Task item: In your reply, reproduce the lines from the first one below to the line containing "Document page, 2576x1447 pixels.", inclusive, exactly as they stand.

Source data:
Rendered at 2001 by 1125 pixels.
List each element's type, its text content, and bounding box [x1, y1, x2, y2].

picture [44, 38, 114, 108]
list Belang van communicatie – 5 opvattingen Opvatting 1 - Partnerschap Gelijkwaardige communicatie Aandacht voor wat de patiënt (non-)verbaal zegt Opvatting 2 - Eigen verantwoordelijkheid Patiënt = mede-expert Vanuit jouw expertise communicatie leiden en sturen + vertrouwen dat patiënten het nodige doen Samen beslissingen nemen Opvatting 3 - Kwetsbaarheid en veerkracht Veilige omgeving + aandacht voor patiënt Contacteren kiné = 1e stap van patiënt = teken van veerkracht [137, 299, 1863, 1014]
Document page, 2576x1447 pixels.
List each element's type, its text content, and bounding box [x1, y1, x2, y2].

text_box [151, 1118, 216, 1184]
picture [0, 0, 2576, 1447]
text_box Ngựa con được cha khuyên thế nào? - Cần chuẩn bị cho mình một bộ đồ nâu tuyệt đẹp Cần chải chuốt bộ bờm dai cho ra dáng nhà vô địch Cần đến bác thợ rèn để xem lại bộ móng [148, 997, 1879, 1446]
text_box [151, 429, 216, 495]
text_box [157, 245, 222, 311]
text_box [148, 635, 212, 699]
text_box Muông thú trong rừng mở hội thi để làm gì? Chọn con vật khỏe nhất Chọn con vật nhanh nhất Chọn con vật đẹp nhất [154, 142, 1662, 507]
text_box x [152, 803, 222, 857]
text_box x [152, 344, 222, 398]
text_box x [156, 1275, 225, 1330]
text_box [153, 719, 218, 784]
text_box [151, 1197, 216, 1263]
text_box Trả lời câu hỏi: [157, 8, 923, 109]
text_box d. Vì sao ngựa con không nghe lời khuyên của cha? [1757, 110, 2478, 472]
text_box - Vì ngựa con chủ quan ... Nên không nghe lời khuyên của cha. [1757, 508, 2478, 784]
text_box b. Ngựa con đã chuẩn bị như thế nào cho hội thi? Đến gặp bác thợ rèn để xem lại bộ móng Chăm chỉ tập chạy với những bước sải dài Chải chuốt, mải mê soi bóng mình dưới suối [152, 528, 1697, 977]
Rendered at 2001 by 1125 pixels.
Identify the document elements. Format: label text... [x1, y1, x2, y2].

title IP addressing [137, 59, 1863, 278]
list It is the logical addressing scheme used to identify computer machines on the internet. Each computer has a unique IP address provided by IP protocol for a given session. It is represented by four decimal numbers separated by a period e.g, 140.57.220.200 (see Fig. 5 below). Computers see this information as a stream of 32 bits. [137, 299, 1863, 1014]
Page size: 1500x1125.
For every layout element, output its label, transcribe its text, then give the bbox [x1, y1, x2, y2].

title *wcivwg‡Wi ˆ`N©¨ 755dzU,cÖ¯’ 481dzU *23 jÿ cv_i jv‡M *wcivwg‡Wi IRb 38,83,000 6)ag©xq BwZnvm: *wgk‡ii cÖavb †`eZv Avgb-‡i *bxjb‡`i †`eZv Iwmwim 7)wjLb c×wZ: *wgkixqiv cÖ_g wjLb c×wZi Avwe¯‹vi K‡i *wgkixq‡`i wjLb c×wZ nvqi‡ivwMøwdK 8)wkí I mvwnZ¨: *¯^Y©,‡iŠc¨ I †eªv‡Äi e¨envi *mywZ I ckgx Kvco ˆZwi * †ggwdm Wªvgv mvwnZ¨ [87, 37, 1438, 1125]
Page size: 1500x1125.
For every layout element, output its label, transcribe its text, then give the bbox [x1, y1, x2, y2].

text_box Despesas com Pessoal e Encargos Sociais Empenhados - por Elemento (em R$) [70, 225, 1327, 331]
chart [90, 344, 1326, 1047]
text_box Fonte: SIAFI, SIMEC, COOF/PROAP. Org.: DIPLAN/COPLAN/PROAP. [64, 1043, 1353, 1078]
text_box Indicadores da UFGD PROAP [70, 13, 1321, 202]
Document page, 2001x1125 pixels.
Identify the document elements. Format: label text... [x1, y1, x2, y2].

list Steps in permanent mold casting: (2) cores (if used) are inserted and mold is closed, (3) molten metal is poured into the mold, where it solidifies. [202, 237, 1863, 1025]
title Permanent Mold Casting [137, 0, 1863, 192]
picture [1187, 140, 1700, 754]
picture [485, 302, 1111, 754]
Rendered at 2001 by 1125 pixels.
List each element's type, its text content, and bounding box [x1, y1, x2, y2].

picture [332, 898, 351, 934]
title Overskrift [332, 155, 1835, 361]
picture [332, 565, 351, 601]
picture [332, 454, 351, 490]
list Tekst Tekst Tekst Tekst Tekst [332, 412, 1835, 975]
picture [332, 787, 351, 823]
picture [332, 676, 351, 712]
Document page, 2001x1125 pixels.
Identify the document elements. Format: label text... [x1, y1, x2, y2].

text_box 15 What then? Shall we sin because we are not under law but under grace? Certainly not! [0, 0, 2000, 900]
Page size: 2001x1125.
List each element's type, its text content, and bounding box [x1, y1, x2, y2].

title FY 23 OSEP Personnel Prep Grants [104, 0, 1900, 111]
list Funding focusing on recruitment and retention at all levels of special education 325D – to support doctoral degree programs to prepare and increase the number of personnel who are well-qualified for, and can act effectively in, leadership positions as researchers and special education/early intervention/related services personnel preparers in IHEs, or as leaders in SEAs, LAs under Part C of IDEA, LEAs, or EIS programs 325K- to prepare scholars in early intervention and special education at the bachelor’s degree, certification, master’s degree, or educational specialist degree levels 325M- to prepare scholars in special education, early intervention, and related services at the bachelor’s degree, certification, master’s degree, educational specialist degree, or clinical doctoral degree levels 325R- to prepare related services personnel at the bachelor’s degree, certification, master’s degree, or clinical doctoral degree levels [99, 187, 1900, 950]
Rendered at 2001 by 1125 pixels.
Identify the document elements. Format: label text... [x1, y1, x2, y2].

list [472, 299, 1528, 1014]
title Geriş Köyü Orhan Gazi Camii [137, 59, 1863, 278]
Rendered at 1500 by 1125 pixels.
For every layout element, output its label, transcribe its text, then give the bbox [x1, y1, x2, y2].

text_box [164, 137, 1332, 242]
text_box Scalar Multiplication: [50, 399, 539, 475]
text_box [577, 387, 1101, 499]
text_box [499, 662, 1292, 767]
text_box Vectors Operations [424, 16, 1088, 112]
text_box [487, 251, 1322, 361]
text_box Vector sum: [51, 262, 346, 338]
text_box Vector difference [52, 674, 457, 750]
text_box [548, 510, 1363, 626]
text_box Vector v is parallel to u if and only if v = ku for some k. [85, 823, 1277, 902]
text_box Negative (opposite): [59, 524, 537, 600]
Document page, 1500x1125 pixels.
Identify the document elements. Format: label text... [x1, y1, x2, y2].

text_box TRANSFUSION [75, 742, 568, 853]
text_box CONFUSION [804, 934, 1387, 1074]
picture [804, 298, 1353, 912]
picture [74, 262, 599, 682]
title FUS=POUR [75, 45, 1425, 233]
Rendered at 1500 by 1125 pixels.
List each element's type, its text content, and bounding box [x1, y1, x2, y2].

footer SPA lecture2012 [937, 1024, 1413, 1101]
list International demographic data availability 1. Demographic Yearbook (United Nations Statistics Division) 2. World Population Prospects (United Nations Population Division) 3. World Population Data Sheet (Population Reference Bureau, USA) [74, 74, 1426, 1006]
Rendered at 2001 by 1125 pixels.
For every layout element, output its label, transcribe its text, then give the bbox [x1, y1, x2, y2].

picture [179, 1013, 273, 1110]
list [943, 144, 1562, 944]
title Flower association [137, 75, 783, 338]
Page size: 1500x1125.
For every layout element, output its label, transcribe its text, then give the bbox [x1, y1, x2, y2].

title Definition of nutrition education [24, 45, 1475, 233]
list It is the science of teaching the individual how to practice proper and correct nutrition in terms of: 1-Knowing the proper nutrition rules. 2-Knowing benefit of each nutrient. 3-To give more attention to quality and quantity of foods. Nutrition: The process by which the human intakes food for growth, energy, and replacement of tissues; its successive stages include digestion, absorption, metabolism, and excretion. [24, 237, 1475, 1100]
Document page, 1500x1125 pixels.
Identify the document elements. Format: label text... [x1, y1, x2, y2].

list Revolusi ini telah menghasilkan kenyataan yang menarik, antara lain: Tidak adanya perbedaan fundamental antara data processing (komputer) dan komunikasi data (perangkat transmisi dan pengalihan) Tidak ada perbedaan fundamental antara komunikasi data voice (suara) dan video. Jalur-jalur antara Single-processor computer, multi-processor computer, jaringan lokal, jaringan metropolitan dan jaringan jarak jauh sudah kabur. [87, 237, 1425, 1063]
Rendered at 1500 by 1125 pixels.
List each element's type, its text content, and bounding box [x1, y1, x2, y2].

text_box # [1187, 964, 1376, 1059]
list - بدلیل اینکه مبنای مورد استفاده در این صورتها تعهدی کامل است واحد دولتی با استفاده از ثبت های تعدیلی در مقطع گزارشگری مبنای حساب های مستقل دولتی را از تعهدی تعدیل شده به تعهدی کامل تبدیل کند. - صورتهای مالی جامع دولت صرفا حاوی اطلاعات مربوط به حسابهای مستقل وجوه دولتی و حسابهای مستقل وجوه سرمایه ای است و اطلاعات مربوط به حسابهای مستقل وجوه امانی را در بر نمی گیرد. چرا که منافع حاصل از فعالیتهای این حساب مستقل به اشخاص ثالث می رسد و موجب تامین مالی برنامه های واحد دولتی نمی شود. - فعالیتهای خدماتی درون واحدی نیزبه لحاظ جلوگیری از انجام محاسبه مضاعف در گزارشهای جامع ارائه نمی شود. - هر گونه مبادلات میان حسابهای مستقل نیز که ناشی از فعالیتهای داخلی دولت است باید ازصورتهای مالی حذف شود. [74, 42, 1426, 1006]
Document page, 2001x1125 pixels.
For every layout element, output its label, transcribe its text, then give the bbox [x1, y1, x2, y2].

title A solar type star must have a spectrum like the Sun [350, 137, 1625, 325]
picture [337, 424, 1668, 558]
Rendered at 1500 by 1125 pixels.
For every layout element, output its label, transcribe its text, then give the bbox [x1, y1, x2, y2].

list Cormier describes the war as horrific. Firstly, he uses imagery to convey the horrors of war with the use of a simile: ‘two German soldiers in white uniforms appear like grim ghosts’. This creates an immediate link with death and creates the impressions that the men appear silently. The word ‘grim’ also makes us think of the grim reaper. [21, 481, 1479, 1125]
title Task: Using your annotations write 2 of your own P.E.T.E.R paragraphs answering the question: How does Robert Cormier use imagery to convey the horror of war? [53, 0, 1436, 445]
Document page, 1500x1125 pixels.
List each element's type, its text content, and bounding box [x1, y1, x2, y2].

Exercise output:
Rendered at 2001 by 1125 pixels.
List each element's type, its text content, and bounding box [x1, y1, x2, y2].

picture [44, 38, 114, 108]
list Belang van communicatie – 5 opvattingen Opvatting 1 - Partnerschap Gelijkwaardige communicatie Aandacht voor wat de patiënt (non-)verbaal zegt Opvatting 2 - Eigen verantwoordelijkheid Patiënt = mede-expert Vanuit jouw expertise communicatie leiden en sturen + vertrouwen dat patiënten het nodige doen Samen beslissingen nemen Opvatting 3 - Kwetsbaarheid en veerkracht Veilige omgeving + aandacht voor patiënt Contacteren kiné = 1e stap van patiënt = teken van veerkracht [137, 299, 1863, 1014]
Document page, 2576x1447 pixels.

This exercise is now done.